The interesting thing about being relevant is it’s totally within your control. It’s your choice, are you going to be relevant?

Republished with author's permission from original post.

Dave Brock
Dave has spent his career developing high performance organizations. He worked in sales, marketing, and executive management capacities with IBM, Tektronix and Keithley Instruments. His consulting clients include companies in the semiconductor, aerospace, electronics, consumer products, computer, telecommunications, retailing, internet, software, professional and financial services industries.

2 COMMENTS

  1. Dave: I learned from your list, and enjoyed reading it. I’m not sure about the ‘irrelevant’ part, but I agree that salespeople who lapse into some of the unfortunate patterns you listed are less likely to be successful.

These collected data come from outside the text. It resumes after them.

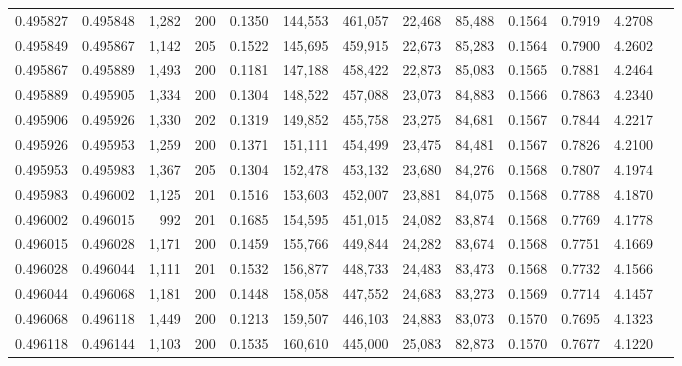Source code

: \begin{tabular}{rrrrrrrrrrrrr}
0.495827 & 0.495848 & 1,282 & 200 &                                     0.1350 & 144,553 & 461,057 &  22,468 &  85,488 & 0.1564 & 0.7919 & 4.2708 \\
0.495849 & 0.495867 & 1,142 & 205 &                                     0.1522 & 145,695 & 459,915 &  22,673 &  85,283 & 0.1564 & 0.7900 & 4.2602 \\
0.495867 & 0.495889 & 1,493 & 200 &                                     0.1181 & 147,188 & 458,422 &  22,873 &  85,083 & 0.1565 & 0.7881 & 4.2464 \\
0.495889 & 0.495905 & 1,334 & 200 &                                     0.1304 & 148,522 & 457,088 &  23,073 &  84,883 & 0.1566 & 0.7863 & 4.2340 \\
0.495906 & 0.495926 & 1,330 & 202 &                                     0.1319 & 149,852 & 455,758 &  23,275 &  84,681 & 0.1567 & 0.7844 & 4.2217 \\
0.495926 & 0.495953 & 1,259 & 200 &                                     0.1371 & 151,111 & 454,499 &  23,475 &  84,481 & 0.1567 & 0.7826 & 4.2100 \\
0.495953 & 0.495983 & 1,367 & 205 &                                     0.1304 & 152,478 & 453,132 &  23,680 &  84,276 & 0.1568 & 0.7807 & 4.1974 \\
0.495983 & 0.496002 & 1,125 & 201 &                                     0.1516 & 153,603 & 452,007 &  23,881 &  84,075 & 0.1568 & 0.7788 & 4.1870 \\
0.496002 & 0.496015 &   992 & 201 &                                     0.1685 & 154,595 & 451,015 &  24,082 &  83,874 & 0.1568 & 0.7769 & 4.1778 \\
0.496015 & 0.496028 & 1,171 & 200 &                                     0.1459 & 155,766 & 449,844 &  24,282 &  83,674 & 0.1568 & 0.7751 & 4.1669 \\
0.496028 & 0.496044 & 1,111 & 201 &                                     0.1532 & 156,877 & 448,733 &  24,483 &  83,473 & 0.1568 & 0.7732 & 4.1566 \\
0.496044 & 0.496068 & 1,181 & 200 &                                     0.1448 & 158,058 & 447,552 &  24,683 &  83,273 & 0.1569 & 0.7714 & 4.1457 \\
0.496068 & 0.496118 & 1,449 & 200 &                                     0.1213 & 159,507 & 446,103 &  24,883 &  83,073 & 0.1570 & 0.7695 & 4.1323 \\
0.496118 & 0.496144 & 1,103 & 200 &                                     0.1535 & 160,610 & 445,000 &  25,083 &  82,873 & 0.1570 & 0.7677 & 4.1220 \\

\end{tabular}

    I particularly liked your mentions about learning and about being fluent on topics outside of one’s own product or service. I think you summed those ideas up neatly in #23.

    Similarly, exercising and eating right are connected with sales success, though it’s talked about less often. Sales readiness means being mentally prepared. That favors those who maintain a good diet and exercise regimen.

    There’s significant friction from #4, quota attainment. We talk about how important it is for salespeople to help customers meet their objectives, but salespeople are measured and for the most part, compensated on revenue achieved against quota. Sometimes salespeople are coached that by focusing on helping customers reach objectives that logically, revenue will follow, and by extension, quota will be achieved. For some, that’s quite a leap of faith.

    Sales organizations can bring the two–meeting customer objectives and making quota–into closer alignment. But it takes more than telling salespeople that “it’s all about making our customers successful,” and then rewarding them for behaving otherwise.

  2. Andy, thanks for the comment. I really like what you’ve said–customer success and quota attainment are not in conflict. In fact they should be aligned.